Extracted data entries
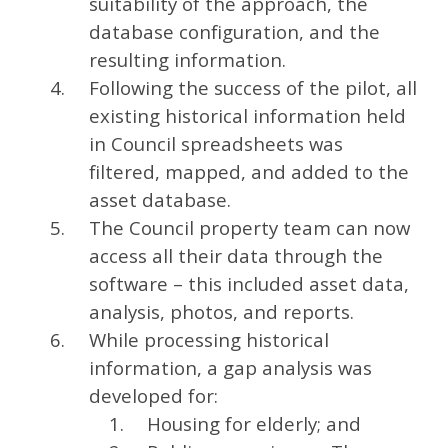
suitability of the approach, the
database configuration, and the
resulting information.
Following the success of the pilot, all
existing historical information held
in Council spreadsheets was
filtered, mapped, and added to the
asset database.
The Council property team can now
access all their data through the
software – this included asset data,
analysis, photos, and reports.
While processing historical
information, a gap analysis was
developed for:
Housing for elderly; and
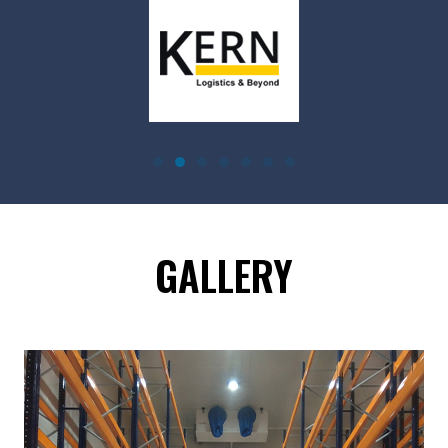
GALLERY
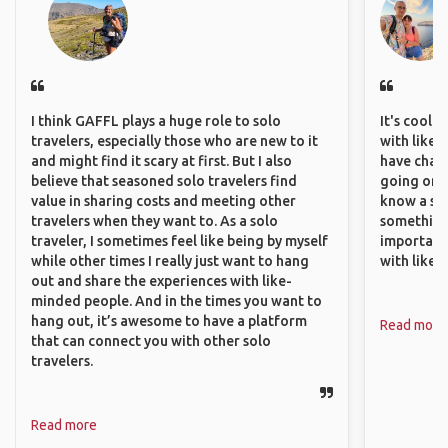
I think GAFFL plays a huge role to solo
It's cool 
travelers, especially those who are new to it
with like-
and might find it scary at first. But I also
have chan
believe that seasoned solo travelers find
going on o
value in sharing costs and meeting other
know a si
travelers when they want to. As a solo
something 
traveler, I sometimes feel like being by myself
important
while other times I really just want to hang
with like
out and share the experiences with like-
minded people. And in the times you want to
hang out, it’s awesome to have a platform
Read more
that can connect you with other solo
travelers.
Read more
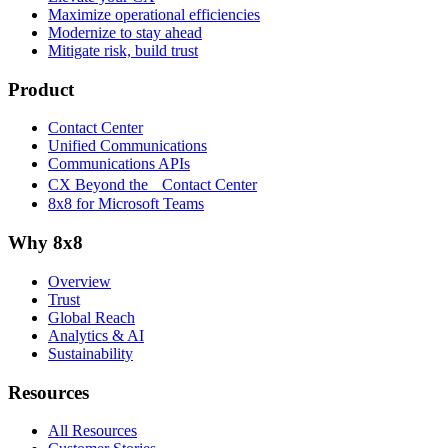
Maximize operational efficiencies
Modernize to stay ahead
Mitigate risk, build trust
Product
Contact Center
Unified Communications
Communications APIs
CX Beyond the Contact Center
8x8 for Microsoft Teams
Why 8x8
Overview
Trust
Global Reach
Analytics & AI
Sustainability
Resources
All Resources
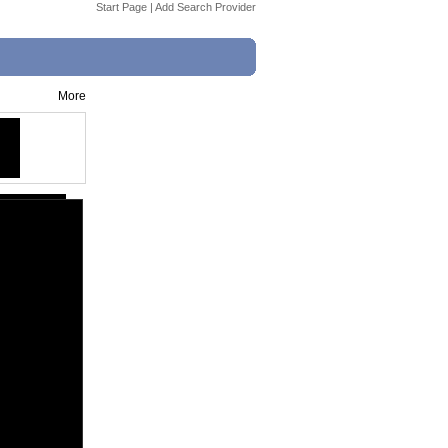
Start Page
|
Add Search Provider
More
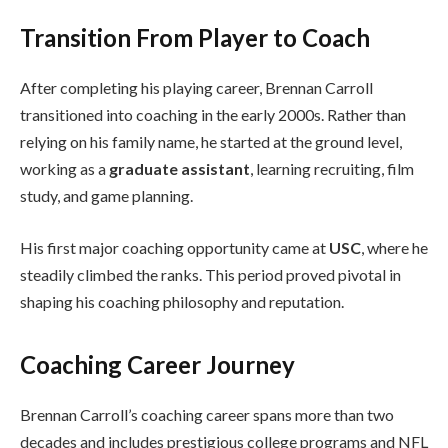
Transition From Player to Coach
After completing his playing career, Brennan Carroll
transitioned into coaching in the early 2000s. Rather than
relying on his family name, he started at the ground level,
working as a
graduate assistant
, learning recruiting, film
study, and game planning.
His first major coaching opportunity came at
USC
, where he
steadily climbed the ranks. This period proved pivotal in
shaping his coaching philosophy and reputation.
Coaching Career Journey
Brennan Carroll’s coaching career spans more than two
decades and includes prestigious college programs and NFL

What is required: If a line in the records holds the string "travelers", copy it.

Answer for the task:
travelers, especially those who are new to it
believe that seasoned solo travelers find
travelers when they want to. As a solo
travelers.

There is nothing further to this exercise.